岩場が険しく前人未踏と思われていた剱岳。しかし明治40年、測量隊は山頂で、平安時代の錫杖頭と鉄剣が残されているのを見つける。
いつ、誰が置いたのか。登山道具のない時代にどうやって登ったのか。剱岳をめぐるこの最大の謎に、世界で初めてロビンソン・クルーソーのモデルとなった人物の住居跡を発見し話題になった、探検家の髙橋大輔が迫る! 考えられるあらゆる可能性を検証するため現地に何度も足を運び、当時使われたであろうルートから登頂して導き出した、その答えとは……
日本陸軍と日本山岳会による剱岳初登頂争いを描いた新田次郎の「剱岳 点の記」の終盤では、陸軍の測量士の柴崎と隊員のこんなやりとりが描かれている。
「われわれは剱岳の頂上に立ちました。

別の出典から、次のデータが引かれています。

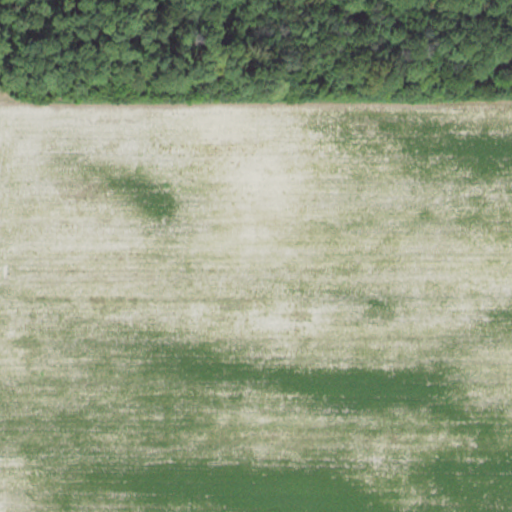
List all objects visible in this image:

しかし、絶頂には、われわれより先に登った人がいました」
生田が云った。
「誰だ、山岳会か?」
「いいえ、弘法大師です」
「なんだと……」
柴崎は冗談もほどほどにしろという目で生田を睨めつけた。
高橋大輔は「剱岳-線の記」で、その剱岳に初登頂した人物を突き止めていきます。
おもしろかったー!
著者は、実は最初から答えがわかっていてそれを実証するために、然るべき人に会い、然るべき資料にあたり、謎を解き進めていった経緯を逆再生して物語に編み上げたのではないかと思っちゃったくらい。手がかりがまったくないように思われていた奈良時代・平安時代の歴史の空白ビシビシと埋まっていき謎が解き明かされるくだりや、思いがけない伏線が最終章にバシッと登場してきたあたりでは、ゾクゾク・ドキドキしながら読み進めた。また文章がいい、優しさと品があってとても惹きつけられます、これは著者自身のお人柄なのではないかと思われます。

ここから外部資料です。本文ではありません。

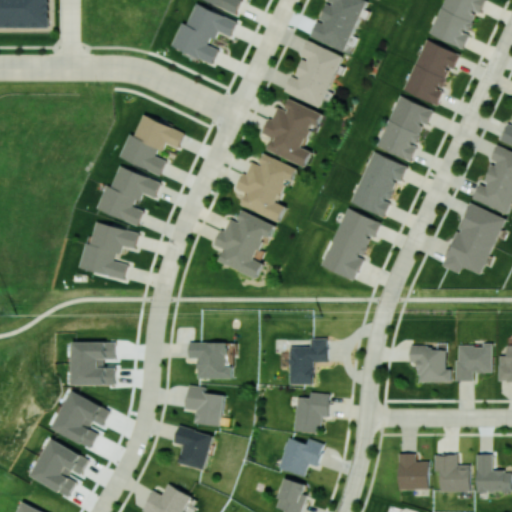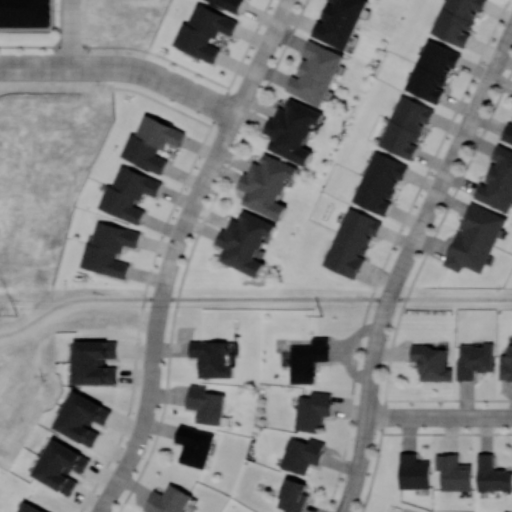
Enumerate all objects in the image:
building: (229, 4)
building: (24, 13)
building: (456, 19)
building: (339, 22)
building: (203, 32)
road: (70, 33)
road: (117, 46)
road: (262, 57)
road: (55, 68)
road: (124, 69)
building: (432, 70)
building: (316, 73)
road: (186, 91)
road: (161, 102)
building: (405, 126)
building: (292, 130)
building: (507, 134)
building: (151, 142)
road: (448, 171)
building: (498, 181)
building: (379, 182)
building: (267, 185)
building: (128, 193)
road: (196, 200)
building: (475, 238)
building: (245, 242)
building: (351, 242)
building: (109, 248)
road: (390, 248)
road: (155, 251)
road: (411, 282)
road: (163, 298)
park: (340, 298)
road: (77, 299)
park: (79, 299)
road: (276, 299)
road: (451, 299)
power tower: (16, 314)
power tower: (321, 315)
road: (159, 319)
park: (50, 344)
building: (212, 358)
building: (307, 359)
building: (474, 360)
building: (93, 362)
building: (432, 363)
building: (506, 364)
road: (448, 399)
building: (206, 404)
building: (312, 411)
road: (368, 411)
building: (81, 417)
road: (440, 417)
road: (143, 425)
building: (195, 446)
building: (301, 454)
building: (60, 466)
building: (414, 471)
building: (454, 472)
building: (492, 475)
building: (292, 495)
building: (169, 500)
building: (29, 508)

読書スピードにギアが入って、結末まで一気に読み進めるしかないという気持ちになったのは、ドニー・アイカーの「死に山」以来。山岳信仰や山伏にご興味のある方、最澄・空海の時代の仏教にご興味のある方、おかざき真里さんの「阿吽」を読んでモキューンとなっている方、山登りする方はぜひご一読を! おすすめします!
この本には、奈良・平安時代の佐伯有若・佐伯有頼親子から始まり、「佐伯」という姓を持つ人物が何度もでてきます。明治陸軍の測量につきあったのも現地の佐伯某、何度も引用されている『剱岳地名大辞典』を執筆したのは佐伯邦夫氏。彼の地に佐伯という姓のひとはさぞ多いことなのでしょう。読み終わったあと、立山の山岳信仰とは、立山曼荼羅とは一体どういうものだったのだろうと理解を深めたく、我々はAmazonへ足を踏み入れ一冊の電子書籍を見つけたのでした。

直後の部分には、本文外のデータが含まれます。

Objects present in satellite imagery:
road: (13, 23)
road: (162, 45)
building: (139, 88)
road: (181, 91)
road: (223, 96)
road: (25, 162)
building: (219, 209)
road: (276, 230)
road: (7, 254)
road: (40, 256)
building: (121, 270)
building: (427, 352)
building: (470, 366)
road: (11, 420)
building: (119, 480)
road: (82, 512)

「霊峰立山の老神主 渾身の曼荼羅絵解き: -佐伯幸長 講演録-」。まさに「線の記」で紹介されていた雄山神社の老神主・佐伯幸長氏が、昭和61年に行った2時間にも及ぶ曼荼羅絵解きの書き起こしなのです。これはこれはなんとなんと。こういうデータにすぐアクセスできるようになったのは、ほんとうにインターネット万歳というしかありません。書き起こしてくれたお孫さんにも感謝です。こちらもちょびちょび読んでいきたいと思います。